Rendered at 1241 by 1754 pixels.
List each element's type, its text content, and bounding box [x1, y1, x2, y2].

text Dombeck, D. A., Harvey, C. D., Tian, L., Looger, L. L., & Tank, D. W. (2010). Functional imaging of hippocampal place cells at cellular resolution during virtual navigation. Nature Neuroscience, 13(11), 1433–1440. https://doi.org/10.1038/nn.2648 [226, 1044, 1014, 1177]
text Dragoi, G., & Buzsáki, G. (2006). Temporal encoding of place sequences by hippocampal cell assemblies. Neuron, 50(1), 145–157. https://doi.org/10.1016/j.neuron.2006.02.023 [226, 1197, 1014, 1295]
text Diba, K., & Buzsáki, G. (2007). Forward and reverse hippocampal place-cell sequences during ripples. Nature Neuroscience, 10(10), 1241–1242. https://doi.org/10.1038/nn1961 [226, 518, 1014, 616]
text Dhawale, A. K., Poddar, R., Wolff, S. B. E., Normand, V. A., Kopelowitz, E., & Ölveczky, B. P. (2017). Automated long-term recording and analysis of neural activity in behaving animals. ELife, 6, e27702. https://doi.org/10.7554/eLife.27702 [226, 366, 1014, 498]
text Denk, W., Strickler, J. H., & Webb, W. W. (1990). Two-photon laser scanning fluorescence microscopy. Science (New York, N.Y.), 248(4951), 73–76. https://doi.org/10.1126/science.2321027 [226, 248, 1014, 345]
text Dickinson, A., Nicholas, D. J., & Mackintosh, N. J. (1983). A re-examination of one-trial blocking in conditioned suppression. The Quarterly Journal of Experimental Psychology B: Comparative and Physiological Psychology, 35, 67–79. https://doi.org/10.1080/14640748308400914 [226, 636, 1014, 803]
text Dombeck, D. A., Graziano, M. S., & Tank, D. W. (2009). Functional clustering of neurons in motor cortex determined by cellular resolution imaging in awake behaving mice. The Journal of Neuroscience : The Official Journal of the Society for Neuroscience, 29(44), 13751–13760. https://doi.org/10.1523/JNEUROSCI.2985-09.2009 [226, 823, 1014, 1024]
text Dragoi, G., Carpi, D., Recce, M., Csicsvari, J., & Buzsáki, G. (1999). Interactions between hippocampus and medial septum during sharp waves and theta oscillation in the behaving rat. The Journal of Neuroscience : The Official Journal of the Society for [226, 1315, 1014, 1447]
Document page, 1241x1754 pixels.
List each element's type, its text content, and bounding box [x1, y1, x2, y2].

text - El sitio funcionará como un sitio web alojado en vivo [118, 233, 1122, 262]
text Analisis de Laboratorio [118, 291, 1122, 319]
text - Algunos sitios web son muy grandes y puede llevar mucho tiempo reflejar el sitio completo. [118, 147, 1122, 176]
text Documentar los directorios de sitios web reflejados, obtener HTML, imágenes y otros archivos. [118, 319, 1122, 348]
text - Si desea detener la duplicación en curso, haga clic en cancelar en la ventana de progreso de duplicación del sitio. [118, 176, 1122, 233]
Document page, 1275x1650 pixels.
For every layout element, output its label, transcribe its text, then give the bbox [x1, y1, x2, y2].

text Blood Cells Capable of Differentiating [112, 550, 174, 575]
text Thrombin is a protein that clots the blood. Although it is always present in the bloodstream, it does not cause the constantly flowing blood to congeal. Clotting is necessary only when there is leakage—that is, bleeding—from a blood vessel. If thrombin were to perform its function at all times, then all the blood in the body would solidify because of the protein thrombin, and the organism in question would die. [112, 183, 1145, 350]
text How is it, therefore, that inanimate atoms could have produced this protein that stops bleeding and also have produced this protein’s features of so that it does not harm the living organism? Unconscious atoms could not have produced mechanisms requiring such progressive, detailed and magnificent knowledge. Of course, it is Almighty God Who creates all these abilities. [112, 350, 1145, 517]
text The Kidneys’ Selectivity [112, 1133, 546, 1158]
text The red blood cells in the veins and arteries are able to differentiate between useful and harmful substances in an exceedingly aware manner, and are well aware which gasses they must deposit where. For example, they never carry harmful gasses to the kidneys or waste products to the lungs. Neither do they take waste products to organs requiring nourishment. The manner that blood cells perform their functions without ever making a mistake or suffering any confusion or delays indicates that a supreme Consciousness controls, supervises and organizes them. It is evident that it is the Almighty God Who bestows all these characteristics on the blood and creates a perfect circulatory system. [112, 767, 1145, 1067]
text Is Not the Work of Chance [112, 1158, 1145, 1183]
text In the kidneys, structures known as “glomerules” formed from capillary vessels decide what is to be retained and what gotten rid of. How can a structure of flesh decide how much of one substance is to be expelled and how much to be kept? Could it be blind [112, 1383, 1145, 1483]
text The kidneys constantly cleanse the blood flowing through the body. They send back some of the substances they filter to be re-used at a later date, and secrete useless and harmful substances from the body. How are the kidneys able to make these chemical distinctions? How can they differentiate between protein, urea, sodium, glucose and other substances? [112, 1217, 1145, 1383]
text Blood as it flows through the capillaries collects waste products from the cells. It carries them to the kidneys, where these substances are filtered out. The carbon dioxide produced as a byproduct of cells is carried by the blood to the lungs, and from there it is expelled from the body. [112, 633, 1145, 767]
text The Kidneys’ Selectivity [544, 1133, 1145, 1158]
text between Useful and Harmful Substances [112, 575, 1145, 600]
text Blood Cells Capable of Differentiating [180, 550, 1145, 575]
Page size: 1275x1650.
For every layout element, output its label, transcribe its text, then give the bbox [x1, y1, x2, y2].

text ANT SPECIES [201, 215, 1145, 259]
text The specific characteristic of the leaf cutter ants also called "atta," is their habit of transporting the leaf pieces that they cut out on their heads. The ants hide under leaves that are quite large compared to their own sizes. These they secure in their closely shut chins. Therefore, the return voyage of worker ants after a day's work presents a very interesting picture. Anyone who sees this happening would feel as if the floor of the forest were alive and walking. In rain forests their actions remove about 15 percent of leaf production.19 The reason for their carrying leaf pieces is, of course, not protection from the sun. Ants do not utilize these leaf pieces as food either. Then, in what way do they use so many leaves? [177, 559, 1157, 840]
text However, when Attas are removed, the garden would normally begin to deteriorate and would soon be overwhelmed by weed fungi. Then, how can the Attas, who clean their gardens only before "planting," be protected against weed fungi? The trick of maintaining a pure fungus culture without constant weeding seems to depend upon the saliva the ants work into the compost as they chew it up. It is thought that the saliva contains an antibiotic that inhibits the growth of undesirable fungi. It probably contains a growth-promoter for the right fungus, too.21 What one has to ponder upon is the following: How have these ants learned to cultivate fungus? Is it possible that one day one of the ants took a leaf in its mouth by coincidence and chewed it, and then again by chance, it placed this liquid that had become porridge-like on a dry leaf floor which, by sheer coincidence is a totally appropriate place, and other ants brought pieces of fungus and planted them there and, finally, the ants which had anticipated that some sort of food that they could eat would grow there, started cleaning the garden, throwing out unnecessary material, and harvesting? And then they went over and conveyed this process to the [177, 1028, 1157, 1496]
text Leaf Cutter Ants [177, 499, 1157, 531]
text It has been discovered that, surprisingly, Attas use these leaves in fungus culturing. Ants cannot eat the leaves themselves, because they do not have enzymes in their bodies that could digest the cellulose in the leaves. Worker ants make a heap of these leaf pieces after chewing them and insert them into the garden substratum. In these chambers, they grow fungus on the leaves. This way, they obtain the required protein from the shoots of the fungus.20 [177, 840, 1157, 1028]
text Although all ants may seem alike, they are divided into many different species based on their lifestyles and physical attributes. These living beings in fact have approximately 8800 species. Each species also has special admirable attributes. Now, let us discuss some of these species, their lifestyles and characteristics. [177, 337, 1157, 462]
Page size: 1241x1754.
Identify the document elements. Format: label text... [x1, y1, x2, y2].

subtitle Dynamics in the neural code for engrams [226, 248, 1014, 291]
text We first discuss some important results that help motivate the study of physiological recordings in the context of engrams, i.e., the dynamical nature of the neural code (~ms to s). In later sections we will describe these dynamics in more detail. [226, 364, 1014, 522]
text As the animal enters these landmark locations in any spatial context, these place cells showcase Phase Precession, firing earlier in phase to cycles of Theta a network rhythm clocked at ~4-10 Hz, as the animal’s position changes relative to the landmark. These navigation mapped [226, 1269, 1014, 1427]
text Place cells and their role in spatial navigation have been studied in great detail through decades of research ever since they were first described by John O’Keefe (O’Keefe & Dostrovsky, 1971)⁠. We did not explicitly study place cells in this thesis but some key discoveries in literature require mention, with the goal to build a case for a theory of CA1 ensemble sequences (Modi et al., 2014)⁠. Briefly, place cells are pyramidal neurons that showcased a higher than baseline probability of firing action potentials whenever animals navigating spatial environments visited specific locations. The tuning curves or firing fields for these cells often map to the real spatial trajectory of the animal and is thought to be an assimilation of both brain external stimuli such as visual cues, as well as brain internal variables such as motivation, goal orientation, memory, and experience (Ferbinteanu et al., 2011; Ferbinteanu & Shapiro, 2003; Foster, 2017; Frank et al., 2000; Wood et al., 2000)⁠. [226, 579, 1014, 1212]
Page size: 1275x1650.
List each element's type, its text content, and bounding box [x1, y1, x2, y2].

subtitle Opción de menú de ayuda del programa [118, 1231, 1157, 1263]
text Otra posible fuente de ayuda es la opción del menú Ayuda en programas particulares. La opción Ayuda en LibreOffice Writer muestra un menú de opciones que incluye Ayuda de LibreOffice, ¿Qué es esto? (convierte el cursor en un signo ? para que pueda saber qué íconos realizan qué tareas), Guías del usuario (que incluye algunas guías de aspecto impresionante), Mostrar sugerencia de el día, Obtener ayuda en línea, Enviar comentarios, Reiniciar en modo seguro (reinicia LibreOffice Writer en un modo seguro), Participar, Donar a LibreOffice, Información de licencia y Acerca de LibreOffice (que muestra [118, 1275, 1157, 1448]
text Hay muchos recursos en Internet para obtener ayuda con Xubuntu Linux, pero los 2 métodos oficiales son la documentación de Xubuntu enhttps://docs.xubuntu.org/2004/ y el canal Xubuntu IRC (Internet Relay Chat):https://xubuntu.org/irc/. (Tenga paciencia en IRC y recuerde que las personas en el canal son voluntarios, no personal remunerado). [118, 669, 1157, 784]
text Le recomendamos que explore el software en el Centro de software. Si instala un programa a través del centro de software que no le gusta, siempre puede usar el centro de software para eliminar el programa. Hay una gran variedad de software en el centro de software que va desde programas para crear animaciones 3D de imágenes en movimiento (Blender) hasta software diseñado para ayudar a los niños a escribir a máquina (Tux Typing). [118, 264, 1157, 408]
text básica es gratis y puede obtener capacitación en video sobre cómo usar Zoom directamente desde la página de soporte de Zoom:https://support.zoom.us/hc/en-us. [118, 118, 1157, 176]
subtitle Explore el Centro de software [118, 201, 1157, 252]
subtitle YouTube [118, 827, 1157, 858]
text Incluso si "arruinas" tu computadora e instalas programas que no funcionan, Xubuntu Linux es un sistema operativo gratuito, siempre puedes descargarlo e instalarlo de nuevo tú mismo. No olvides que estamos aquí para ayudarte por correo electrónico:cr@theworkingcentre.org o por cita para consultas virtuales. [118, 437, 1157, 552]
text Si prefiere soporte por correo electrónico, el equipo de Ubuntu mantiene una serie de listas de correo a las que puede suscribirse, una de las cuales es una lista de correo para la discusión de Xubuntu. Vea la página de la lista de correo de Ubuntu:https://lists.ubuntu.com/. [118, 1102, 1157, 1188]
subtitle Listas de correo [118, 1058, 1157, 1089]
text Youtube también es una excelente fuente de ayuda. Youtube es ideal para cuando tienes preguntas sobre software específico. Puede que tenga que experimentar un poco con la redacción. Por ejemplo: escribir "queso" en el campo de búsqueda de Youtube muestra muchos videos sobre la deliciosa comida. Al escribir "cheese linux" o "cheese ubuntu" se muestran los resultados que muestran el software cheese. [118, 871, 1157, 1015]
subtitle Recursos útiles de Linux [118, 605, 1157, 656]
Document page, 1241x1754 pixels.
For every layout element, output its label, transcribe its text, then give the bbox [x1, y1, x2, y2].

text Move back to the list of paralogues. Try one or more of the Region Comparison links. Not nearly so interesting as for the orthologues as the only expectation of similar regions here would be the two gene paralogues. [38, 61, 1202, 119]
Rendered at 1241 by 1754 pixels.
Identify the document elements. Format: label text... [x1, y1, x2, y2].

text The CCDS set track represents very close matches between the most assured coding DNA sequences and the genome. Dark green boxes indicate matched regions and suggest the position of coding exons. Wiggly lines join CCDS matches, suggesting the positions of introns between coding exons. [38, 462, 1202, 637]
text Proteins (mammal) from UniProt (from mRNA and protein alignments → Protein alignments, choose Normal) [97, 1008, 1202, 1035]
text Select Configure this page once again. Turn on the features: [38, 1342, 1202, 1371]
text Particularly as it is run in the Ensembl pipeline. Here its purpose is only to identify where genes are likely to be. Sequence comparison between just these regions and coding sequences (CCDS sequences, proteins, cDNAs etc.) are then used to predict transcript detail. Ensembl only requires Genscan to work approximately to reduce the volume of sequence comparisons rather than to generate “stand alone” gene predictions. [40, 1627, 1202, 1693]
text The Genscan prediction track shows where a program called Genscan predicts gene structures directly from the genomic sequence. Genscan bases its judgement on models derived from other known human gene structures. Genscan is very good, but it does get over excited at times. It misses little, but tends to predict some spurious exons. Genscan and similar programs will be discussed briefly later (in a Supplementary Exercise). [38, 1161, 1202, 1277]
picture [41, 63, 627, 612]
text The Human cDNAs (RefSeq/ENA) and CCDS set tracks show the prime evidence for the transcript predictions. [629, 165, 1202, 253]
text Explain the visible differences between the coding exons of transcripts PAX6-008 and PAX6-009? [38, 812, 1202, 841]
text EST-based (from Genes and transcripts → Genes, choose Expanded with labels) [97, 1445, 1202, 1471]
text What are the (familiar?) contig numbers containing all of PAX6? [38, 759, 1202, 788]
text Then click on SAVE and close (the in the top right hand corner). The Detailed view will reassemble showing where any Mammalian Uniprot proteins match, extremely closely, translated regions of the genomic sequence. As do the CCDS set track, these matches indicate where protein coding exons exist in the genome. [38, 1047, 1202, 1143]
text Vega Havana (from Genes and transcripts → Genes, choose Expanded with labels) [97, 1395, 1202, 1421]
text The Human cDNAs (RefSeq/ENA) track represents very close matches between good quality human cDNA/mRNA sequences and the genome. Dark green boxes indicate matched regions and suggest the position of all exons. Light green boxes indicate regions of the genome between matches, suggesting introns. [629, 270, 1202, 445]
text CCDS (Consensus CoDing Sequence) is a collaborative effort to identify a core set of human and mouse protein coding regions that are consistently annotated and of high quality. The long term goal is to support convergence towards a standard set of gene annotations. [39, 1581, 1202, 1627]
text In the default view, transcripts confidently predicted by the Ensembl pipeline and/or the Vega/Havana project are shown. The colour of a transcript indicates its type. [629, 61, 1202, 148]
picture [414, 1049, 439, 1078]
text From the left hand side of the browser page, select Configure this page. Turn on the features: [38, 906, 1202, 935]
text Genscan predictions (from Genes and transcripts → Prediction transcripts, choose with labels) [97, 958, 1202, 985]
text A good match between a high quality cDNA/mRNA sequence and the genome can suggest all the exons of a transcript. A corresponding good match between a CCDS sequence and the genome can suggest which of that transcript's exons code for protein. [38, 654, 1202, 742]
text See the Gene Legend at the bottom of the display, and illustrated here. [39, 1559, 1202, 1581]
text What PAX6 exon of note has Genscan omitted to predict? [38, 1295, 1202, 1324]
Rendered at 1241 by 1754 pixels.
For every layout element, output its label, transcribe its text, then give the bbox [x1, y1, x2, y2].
____
Which lines hold the string "more"? Copy all of them from the data above.

[OUTPUT OF THE TASK]:
text We first discuss some important results that help motivate the study of physiological recordings in the context of engrams, i.e., the dynamical nature of the neural code (~ms to s). In later sections we will describe these dynamics in more detail. [226, 364, 1014, 522]
text Move back to the list of paralogues. Try one or more of the Region Comparison links. Not nearly so interesting as for the orthologues as the only expectation of similar regions here would be the two gene paralogues. [38, 61, 1202, 119]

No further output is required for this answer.